This is where Lending Club comes in.

Here is the challenge: the balance transfer money is not yours. You will need to pay it back at the end of 12 months. You can keep the interest, but the principle is owed to the credit card company. So don’t lend it all out at Lending Club and hope to get it back in time to pay off your card. Furthermore, in order to preserve your 0% introductory rate, you need to make monthly payments on the card, typically about 2% of your outstanding balance.

Here is one method to maximize interest and minimize risk based on a fairly conservative balance transfer amount of $40,000:

In the first month deposit $39,000 into a liquid savings account. Let me know if you need an ING referral, but FNBO’s rate is higher at 3.78% APR right now.

Lend $1,000 at Lending Club and collect a $50 bonus for an immediate return of 5%. Lend the $50 out too. A conservative rate of return at Lending Club is 11% APR.

In the first month, your money at FNBO will earn $122.85 and you will receive a payment of $32.57 on your Lending Club loan. You will also have to make a payment of $800 to your credit card companies.

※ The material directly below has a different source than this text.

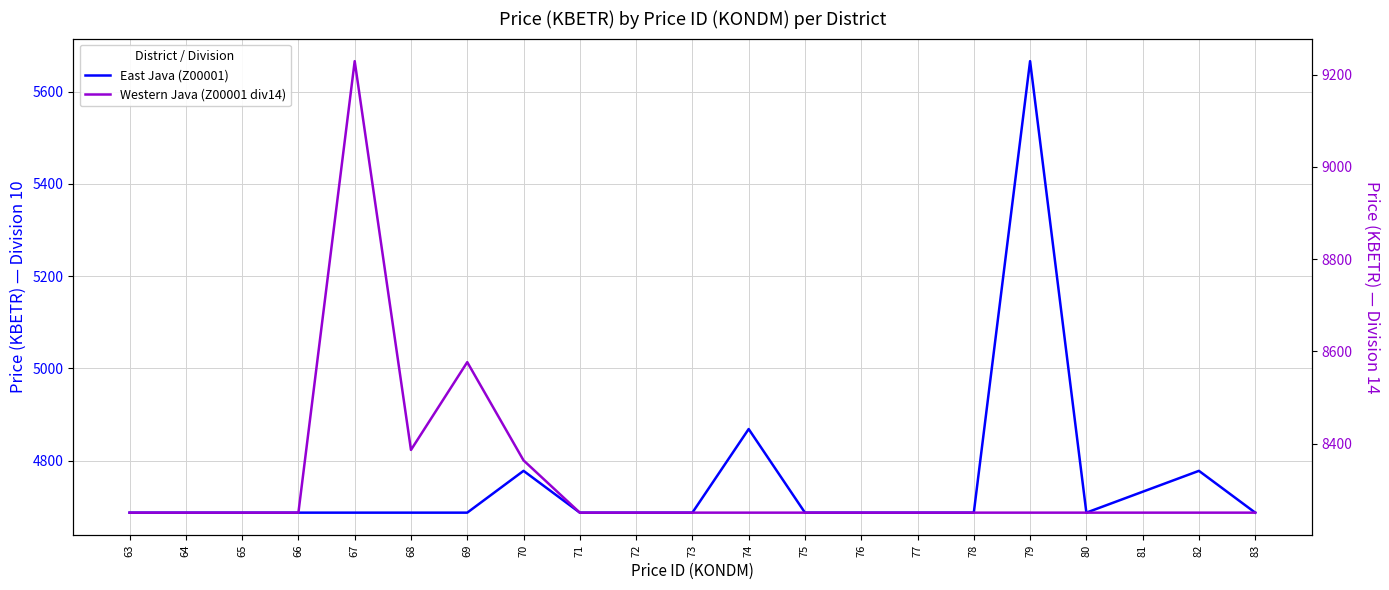

In Western Java (Z00001 div14), how many points are lower than both neighbors (excluding endpoints)?

1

At the end of 12 months, you will have a balance of $32,233.75. You will owe the credit card company a balance of $32,029.25. However, you will have received $410.39 in Lending Club payments for a total of $614.89 in liquid cash. You will receive another $820.80 over the next two years. Your total profit on the $40,000 balance transfer will be $1,435.70. If you were to simply leave your balance transfer money in the savings account, you will have earned only $1,360.

If you want to really increase your rate of return, continue to re-lend your money at Lending Club as your payments come in.

  1. 7 Responses to “Hedging with Lending Club I”

  2. By lulugal11 on Feb 14, 2008 | Reply

    This is assuming your borrowers on lending club pay back and pay on time. While lending club does have a very low rate of low payments and non payments you still need to make your readers aware of the possibility of a loan defaulting.

  3. By rocketc on Feb 14, 2008 | Reply

    Thank you for pointing this out – You are correct. I am forwarding an idea, proceed at your own risk. :) I did not choose this particular strategy. The strategy that I am using will be shared next week.

  4. By Odnal on Feb 15, 2008 | Reply

    Are you serious that a credit card company will give you a $40k balance transfer? That seems like an absurd amount. I was thinking that the limit tended to be in the $5-10k range.

  5. By rocketc on Feb 16, 2008 | Reply

    $40K is usually the result of several cards. My total bt amount is close to 70K. I know of several people who have succeeded in getting well over $100K. I is a science. :)

  6. By Tom on Feb 17, 2008 | Reply

    You may want to look at Matt’s article about borrowing to lend on Prosper.

    http://prosperlending.blogspot.com/2007/07/borrowing-money-to-lend-on-prosper-wise.html

    The situation you propose is a little bit different but many of the same things apply. There is money to be made but the risks, I think, are pretty high for the limited return.

  7. By rocketc on Feb 17, 2008 | Reply

    True. . . your mileage may vary and there are risks.